» **EXERCISE PROMPT**:
Please reproduce the records exactly, leaving out any pictures.

» **SUPPLIED RECORDS**:
________

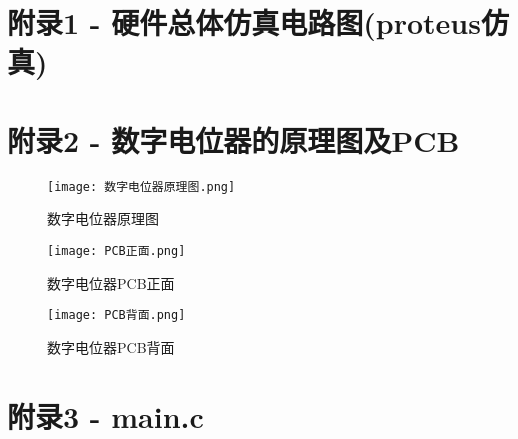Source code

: \documentclass[lang=cn,11pt,a4paper]{elegantpaper}
\begin{document}
\begin{appendices}
  \section{附录1 - 硬件总体仿真电路图(proteus仿真)}
  

  \section{附录2 - 数字电位器的原理图及PCB}
  \begin{figure}[!htb]
    \centering
    \texttt{[image: 数字电位器原理图.png]}
    \caption{数字电位器原理图}
    \label{fig:数字电位器原理图}
  \end{figure}

  \begin{figure}[H]
    \centering
    \texttt{[image: PCB正面.png]}
    \caption{数字电位器PCB正面}
    \label{fig:PCB正面}
  \end{figure}

  \begin{figure}[H]
    \centering
    \texttt{[image: PCB背面.png]}
    \caption{数字电位器PCB背面}
    \label{fig:PCB背面}
  \end{figure}

  \section{附录3 - main.c}
  
\end{appendices}
\end{document}
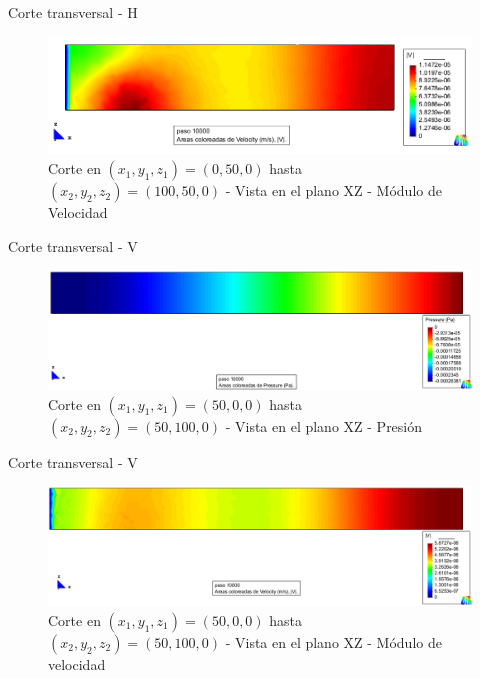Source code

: \documentclass[spanish]{beamer}
\begin{document}
\begin{frame}{Corte transversal - H}
\begin{center}
\begin{figure}[htbp]
\centerline{\includegraphics[scale=0.3]{../img/100m/resul/100_XZ_velocidad_corte_horizontal}}
\caption{Corte en $(x_1,y_1,z_1)=(0,50,0)$ hasta $(x_2,y_2,z_2)=(100,50,0)$ - Vista en el plano XZ - Módulo de Velocidad}
\end{figure}
\end{center}
\end{frame}
%
\begin{frame}{Corte transversal - V}
\begin{center}
\begin{figure}[htbp]
\centerline{\includegraphics[scale=0.3]{../img/200m/resul/200_XZ_presion_corte_horizontal}}
\caption{Corte en $(x_1,y_1,z_1)=(50,0,0)$ hasta $(x_2,y_2,z_2)=(50,100,0)$ - Vista en el plano XZ - Presión}
\end{figure}
\end{center}
\end{frame}
%
\begin{frame}{Corte transversal - V}
\begin{center}
\begin{figure}[htbp]
\centerline{\includegraphics[scale=0.3]{../img/200m/resul/200_XZ_velocidad_corte_horizontal}}
\caption{Corte en $(x_1,y_1,z_1)=(50,0,0)$ hasta $(x_2,y_2,z_2)=(50,100,0)$ - Vista en el plano XZ - Módulo de velocidad}
\end{figure}
\end{center}
\end{frame}
\end{document}
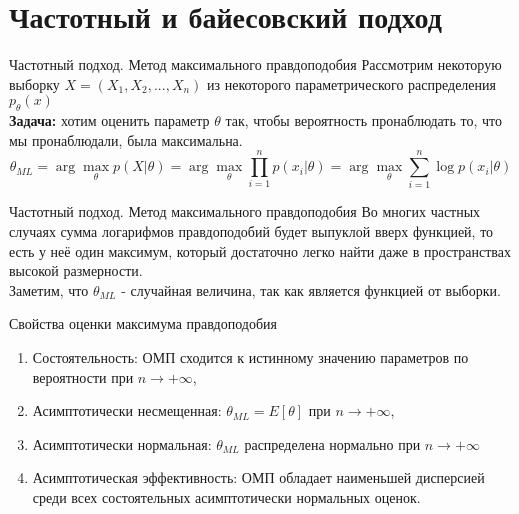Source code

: \documentclass[russian]{vegapresentation}
\begin{document}
    \section{Частотный и байесовский подход}

    \begin{frame}{Частотный подход. Метод максимального правдоподобия}
        Рассмотрим некоторую выборку $X=(X_1, X_2, ..., X_n)$ из некоторого параметрического распределения $p_\theta(x)$ \\
        \vspace{3mm}
        \textbf{Задача:} хотим оценить параметр $\theta$ так, чтобы вероятность пронаблюдать то, что мы пронаблюдали, была максимальна. \\
        \begin{equation}
                    \theta_{ML} = \arg\max_{\theta}p(X|\theta) = \arg\max_{\theta} \prod\limits_{i=1}^{n}p(x_i|\theta) = \arg\max_{\theta} \sum\limits_{i=1}^{n}\log p(x_i|\theta)
         \end{equation}
    \end{frame}
    
    \begin{frame}{Частотный подход. Метод максимального правдоподобия}
		Во многих частных случаях сумма логарифмов правдоподобий будет выпуклой вверх функцией, то есть у неё один максимум, который достаточно легко найти даже в пространствах высокой размерности. \\
		\vspace{3mm}
		Заметим, что $\theta_{ML}$ - случайная величина, так как является функцией от выборки.
    \end{frame}
    
	\begin{frame}{Свойства оценки максимума правдоподобия}
		\begin{enumerate}
         	\item Состоятельность: ОМП сходится к истинному значению параметров по вероятности при $n\rightarrow+\infty$,
			\item Асимптотически несмещенная: $\theta_{ML} = E[\theta]$ при $n\rightarrow+\infty$,
			\item Асимптотически нормальная: $\theta_{ML}$ распределена нормально при $n\rightarrow+\infty$
			\item Асимптотическая эффективность: ОМП обладает наименьшей дисперсией среди всех состоятельных асимптотически нормальных оценок.
         \end{enumerate}
    \end{frame}
    
\end{document}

________

» **ANSWER FOR THIS EXERCISE**:
Source code

: \documentclass[lang=cn,11pt,a4paper]{elegantpaper}
\begin{document}
\begin{appendices}
  \section{附录1 - 硬件总体仿真电路图(proteus仿真)}
  

  \section{附录2 - 数字电位器的原理图及PCB}
  \begin{figure}[!htb]
    \centering
    \texttt{[image: 数字电位器原理图.png]}
    \caption{数字电位器原理图}
    \label{fig:数字电位器原理图}
  \end{figure}

  \begin{figure}[H]
    \centering
    \texttt{[image: PCB正面.png]}
    \caption{数字电位器PCB正面}
    \label{fig:PCB正面}
  \end{figure}

  \begin{figure}[H]
    \centering
    \texttt{[image: PCB背面.png]}
    \caption{数字电位器PCB背面}
    \label{fig:PCB背面}
  \end{figure}

  \section{附录3 - main.c}
  
\end{appendices}
\end{document}
Source code

: \documentclass[spanish]{beamer}
\begin{document}
\begin{frame}{Corte transversal - H}
\begin{center}
\begin{figure}[htbp]
\centerline{\includegraphics[scale=0.3]{../img/100m/resul/100_XZ_velocidad_corte_horizontal}}
\caption{Corte en $(x_1,y_1,z_1)=(0,50,0)$ hasta $(x_2,y_2,z_2)=(100,50,0)$ - Vista en el plano XZ - Módulo de Velocidad}
\end{figure}
\end{center}
\end{frame}
%
\begin{frame}{Corte transversal - V}
\begin{center}
\begin{figure}[htbp]
\centerline{\includegraphics[scale=0.3]{../img/200m/resul/200_XZ_presion_corte_horizontal}}
\caption{Corte en $(x_1,y_1,z_1)=(50,0,0)$ hasta $(x_2,y_2,z_2)=(50,100,0)$ - Vista en el plano XZ - Presión}
\end{figure}
\end{center}
\end{frame}
%
\begin{frame}{Corte transversal - V}
\begin{center}
\begin{figure}[htbp]
\centerline{\includegraphics[scale=0.3]{../img/200m/resul/200_XZ_velocidad_corte_horizontal}}
\caption{Corte en $(x_1,y_1,z_1)=(50,0,0)$ hasta $(x_2,y_2,z_2)=(50,100,0)$ - Vista en el plano XZ - Módulo de velocidad}
\end{figure}
\end{center}
\end{frame}
\end{document}
Source code

: \documentclass[russian]{vegapresentation}
\begin{document}
    \section{Частотный и байесовский подход}

    \begin{frame}{Частотный подход. Метод максимального правдоподобия}
        Рассмотрим некоторую выборку $X=(X_1, X_2, ..., X_n)$ из некоторого параметрического распределения $p_\theta(x)$ \\
        \vspace{3mm}
        \textbf{Задача:} хотим оценить параметр $\theta$ так, чтобы вероятность пронаблюдать то, что мы пронаблюдали, была максимальна. \\
        \begin{equation}
                    \theta_{ML} = \arg\max_{\theta}p(X|\theta) = \arg\max_{\theta} \prod\limits_{i=1}^{n}p(x_i|\theta) = \arg\max_{\theta} \sum\limits_{i=1}^{n}\log p(x_i|\theta)
         \end{equation}
    \end{frame}
    
    \begin{frame}{Частотный подход. Метод максимального правдоподобия}
		Во многих частных случаях сумма логарифмов правдоподобий будет выпуклой вверх функцией, то есть у неё один максимум, который достаточно легко найти даже в пространствах высокой размерности. \\
		\vspace{3mm}
		Заметим, что $\theta_{ML}$ - случайная величина, так как является функцией от выборки.
    \end{frame}
    
	\begin{frame}{Свойства оценки максимума правдоподобия}
		\begin{enumerate}
         	\item Состоятельность: ОМП сходится к истинному значению параметров по вероятности при $n\rightarrow+\infty$,
			\item Асимптотически несмещенная: $\theta_{ML} = E[\theta]$ при $n\rightarrow+\infty$,
			\item Асимптотически нормальная: $\theta_{ML}$ распределена нормально при $n\rightarrow+\infty$
			\item Асимптотическая эффективность: ОМП обладает наименьшей дисперсией среди всех состоятельных асимптотически нормальных оценок.
         \end{enumerate}
    \end{frame}
    
\end{document}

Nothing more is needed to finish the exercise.